→ GIVEN TEXT:
────────────────────────────────────────

Helen Folasade Adu helped redefine urban soul when, as Sade, the Nigerian-born Londoner burst onto the scene in the mid-'80s with her multi-platinum debut album Diamond Life. Her laid-back, near-emotionless vocal delivery served as a perfect counterpoint to the high-passion, heavily embellished singing of an Aretha Franklin or a Whitney Houston. Recorded by 'production engineer' Mike Pela and featuring the contributions of Sade bandmates Stuart Matthewman (guitar/sax), Paul Denman (bass) and Andrew Hale (keyboards), Diamond Life was produced with a slick, quasi-jazz feel by Robin Millar at his own Power Plant facility in North-West London. It spent 98 weeks on the UK charts, 81 weeks on the Billboard Top 200, and spawned the hit singles 'Your Love Is King', 'Hang On To Your Love' and 'Smooth Operator' while earning Sade a Grammy Award for Best New Artist. Between February and August 1985 the same team then reassembled for Sade's even more successful follow-up Promise, which was co-produced by her, Robin Millar, Mike Pela and, in a less central role, Ben Rogan. The album contained such radio-friendly hits as 'Is It A Crime', 'Never As Good As The First Time' and 'The Sweetest Taboo', the artist's signature song which enjoyed a six-month run on the American pop charts.
Mike Pela had started his career at De Lane Lea (now CTS) Studios in the mid-'70s, assisting on the Who's Tommy soundtrack, ELO's Eldorado album and Roy Wood's Mustard (he and engineer Dick Plant donned gorilla suits when performing the single 'Are You Ready To Rock?' with Wood on Top Of The Pops), before going freelance in 1979 and then doing a lot of work at Pete Townshend's Eel Pie facility in London's West End, including Townshend's own Scoop double album (1983) and recordings by John Cougar Mellencamp, Stephen Stills and Generation X.

────────────────────────────────────────

→ TASKS TO COMPLETE:
1. Duplicate the stretch of the passage on Sade's early albums from "Mike Pela had" through "and Generation X.".
2. Report only the number of lines in the records that contain the string "Tüzün", treating uppercase and lowercase as different.
The passage on Sade's early albums has no connection to the records.

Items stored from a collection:
────────────────────────────────────────

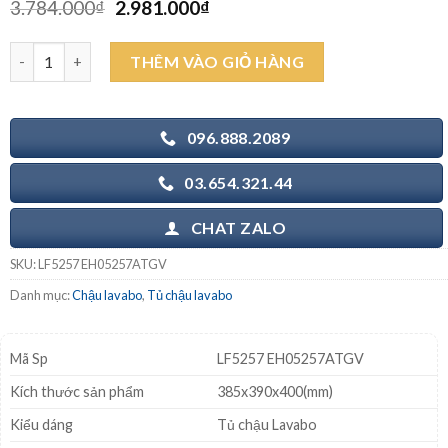
Giá
Giá
3.784.000
₫
2.981.000
₫
gốc
hiện
là:
tại
CAESAR LF5257 EH05257ATGV - Tủ chậu lavabo số lượng
THÊM VÀO GIỎ HÀNG
3.784.000₫.
là:
2.981.000₫.
096.888.2089
03.654.321.44
CHAT ZALO
SKU:
LF5257 EH05257ATGV
Danh mục:
Chậu lavabo
,
Tủ chậu lavabo
Mã Sp
LF5257 EH05257ATGV
Kích thước sản phẩm
385x390x400(mm)
Kiểu dáng
Tủ chậu Lavabo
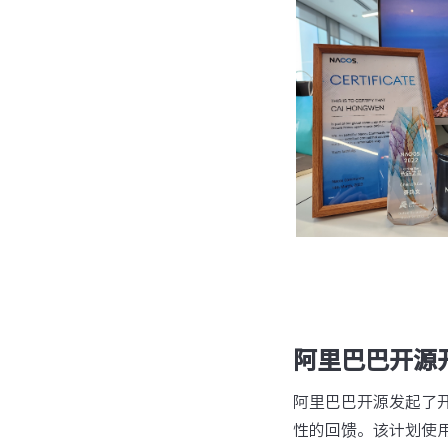
阿里巴巴开源
阿里巴巴开源发起了
性的回馈。该计划使用了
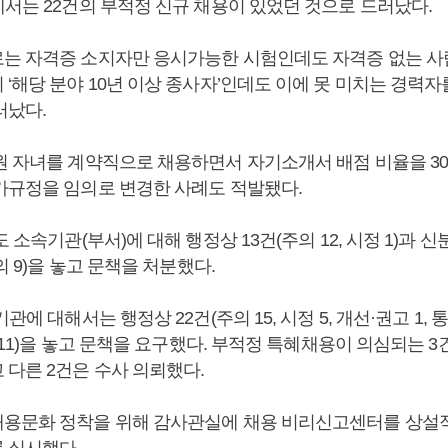
에서는 22건의 부적정 신규 채용이 있었던 것으로 드러났다.
는 자격증 소지자만 응시가능한 시험인데도 자격증 없는 
‘해당 분야 10년 이상 종사자’인데도 이에 못 미치는 경력자
러났다.
원 자녀를 계약직으로 채용하면서 자기소개서 배점 비율을 30
가규정을 임의로 변경한 사례도 적발됐다.
 소속기관(부서)에 대해 행정상 13건(주의 12, 시정 1)과 신분
의 9)을 놓고 문책을 처분했다.
관에 대해서는 행정상 22건(주의 15, 시정 5, 개선·권고 1, 통보
계 11)을 놓고 문책을 요구했다. 부적정 특혜채용이 의심되는 3
 다른 2건은 수사 의뢰했다.
용문화 정착을 위해 감사관실에 채용 비리신고센터를 상설
 실시했다.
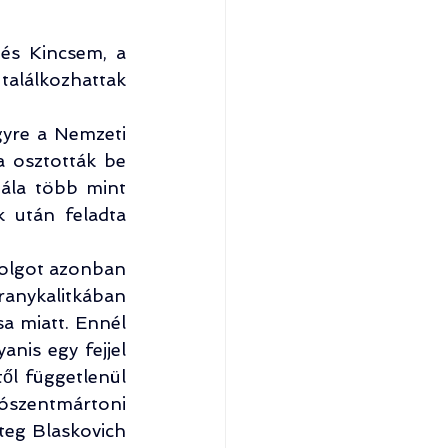
s Kincsem, a 
találkozhattak 
gyre a Nemzeti 
 osztották be 
ála több mint 
 után feladta 
olgot azonban 
anykalitkában 
 miatt. Ennél 
nis egy fejjel 
l függetlenül 
ószentmártoni 
eg Blaskovich 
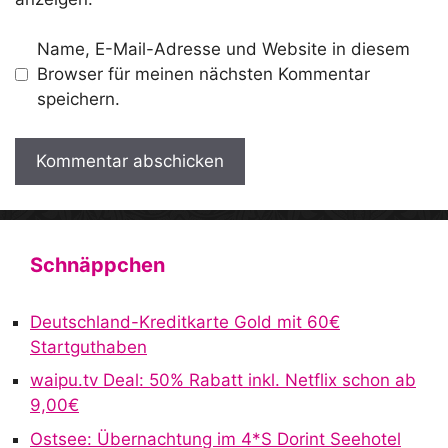
Name, E-Mail-Adresse und Website in diesem
Browser für meinen nächsten Kommentar
speichern.
A
l
t
Schnäppchen
e
r
Deutschland-Kreditkarte Gold mit 60€
n
Startguthaben
a
waipu.tv Deal: 50% Rabatt inkl. Netflix schon ab
t
9,00€
i
v
Ostsee: Übernachtung im 4*S Dorint Seehotel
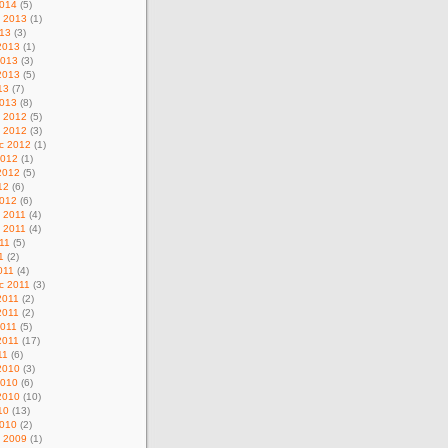
014
(5)
d 2013
(1)
013
(3)
2013
(1)
2013
(3)
2013
(5)
13
(7)
013
(8)
c 2012
(5)
d 2012
(3)
c 2012
(1)
2012
(1)
2012
(5)
12
(6)
012
(6)
c 2011
(4)
d 2011
(4)
11
(5)
1
(2)
011
(4)
c 2011
(3)
2011
(2)
2011
(2)
011
(5)
2011
(17)
11
(6)
2010
(3)
2010
(6)
2010
(10)
10
(13)
010
(2)
c 2009
(1)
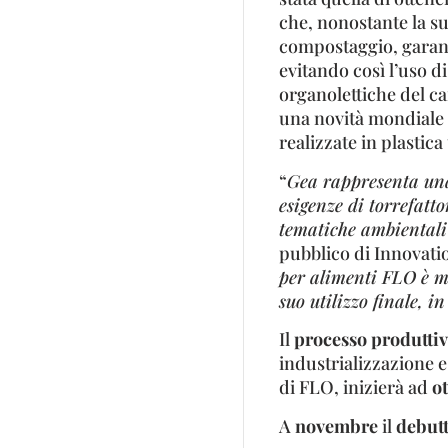
che, nonostante la su
compostaggio, garant
evitando così l’uso d
organolettiche del c
una novità mondiale
realizzate in plastica
“
Gea rappresenta una
esigenze di torrefatt
tematiche ambientali l
pubblico di Innovati
per alimenti FLO è mo
suo utilizzo finale, i
Il
processo produtti
industrializzazione 
di FLO, inizierà ad
ot
A
novembre
il
debutt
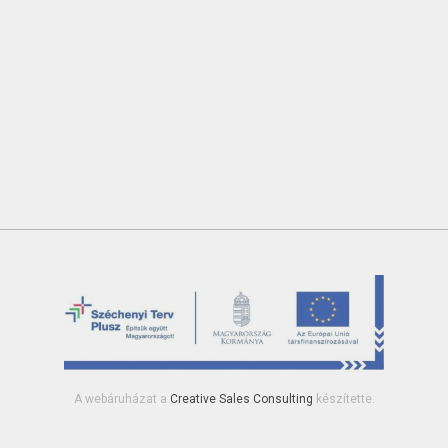
A webáruházat a
Creative Sales Consulting
készítette.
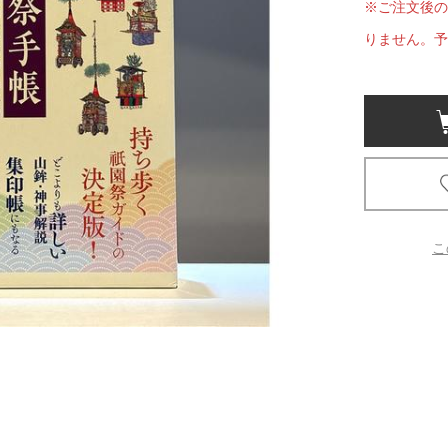
※ご注文後の
りません。予
京都
電
書店
品
京都
蔦屋
ギフト
梅田
こ
書店
枚方
書店
広島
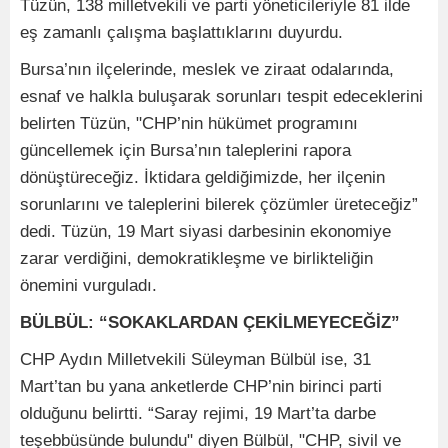
Tüzün, 138 milletvekili ve parti yöneticileriyle 81 ilde
eş zamanlı çalışma başlattıklarını duyurdu.
Bursa’nın ilçelerinde, meslek ve ziraat odalarında,
esnaf ve halkla buluşarak sorunları tespit edeceklerini
belirten Tüzün, "CHP’nin hükümet programını
güncellemek için Bursa’nın taleplerini rapora
dönüştüreceğiz. İktidara geldiğimizde, her ilçenin
sorunlarını ve taleplerini bilerek çözümler üreteceğiz”
dedi. Tüzün, 19 Mart siyasi darbesinin ekonomiye
zarar verdiğini, demokratikleşme ve birlikteliğin
önemini vurguladı.
BÜLBÜL: “SOKAKLARDAN ÇEKİLMEYECEĞİZ”
CHP Aydın Milletvekili Süleyman Bülbül ise, 31
Mart’tan bu yana anketlerde CHP’nin birinci parti
olduğunu belirtti. “Saray rejimi, 19 Mart’ta darbe
teşebbüsünde bulundu" diyen Bülbül, "CHP, sivil ve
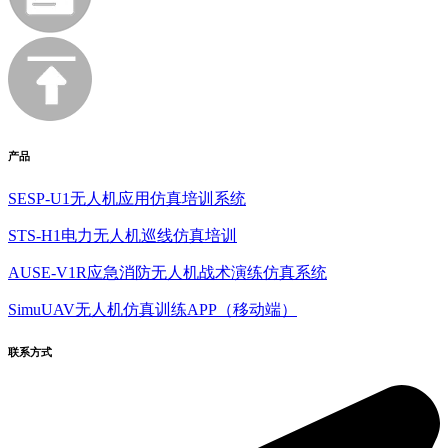
产品
SESP-U1无人机应用仿真培训系统
STS-H1电力无人机巡线仿真培训
AUSE-V1R应急消防无人机战术演练仿真系统
SimuUAV无人机仿真训练APP（移动端）
联系方式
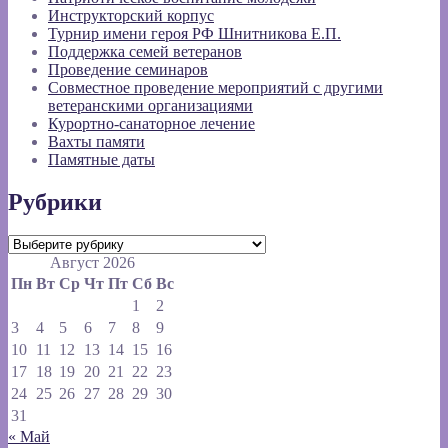
Инструкторский корпус
Турнир имени героя РФ Шнитникова Е.П.
Поддержка семей ветеранов
Проведение семинаров
Совместное проведение мероприятий с другими
ветеранскими организациями
Курортно-санаторное лечение
Вахты памяти
Памятные даты
Рубрики
Рубрики
Август 2026
Пн
Вт
Ср
Чт
Пт
Сб
Вс
1
2
3
4
5
6
7
8
9
10
11
12
13
14
15
16
17
18
19
20
21
22
23
24
25
26
27
28
29
30
31
« Май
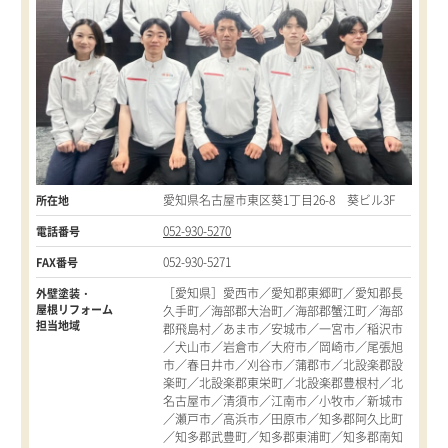
愛知県名古屋市東区葵1丁目26-8 葵ビル3F
所在地
052-930-5270
電話番号
052-930-5271
FAX番号
［愛知県］愛西市／愛知郡東郷町／愛知郡長
外壁塗装・
屋根リフォーム
久手町／海部郡大治町／海部郡蟹江町／海部
担当地域
郡飛島村／あま市／安城市／一宮市／稲沢市
／犬山市／岩倉市／大府市／岡崎市／尾張旭
市／春日井市／刈谷市／蒲郡市／北設楽郡設
楽町／北設楽郡東栄町／北設楽郡豊根村／北
名古屋市／清須市／江南市／小牧市／新城市
／瀬戸市／高浜市／田原市／知多郡阿久比町
／知多郡武豊町／知多郡東浦町／知多郡南知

────────────────────────────────────────

→ RESPONSES FOR EACH TASK:
1.
Mike Pela had started his career at De Lane Lea (now CTS) Studios in the mid-'70s, assisting on the Who's Tommy soundtrack, ELO's Eldorado album and Roy Wood's Mustard (he and engineer Dick Plant donned gorilla suits when performing the single 'Are You Ready To Rock?' with Wood on Top Of The Pops), before going freelance in 1979 and then doing a lot of work at Pete Townshend's Eel Pie facility in London's West End, including Townshend's own Scoop double album (1983) and recordings by John Cougar Mellencamp, Stephen Stills and Generation X.

2. 3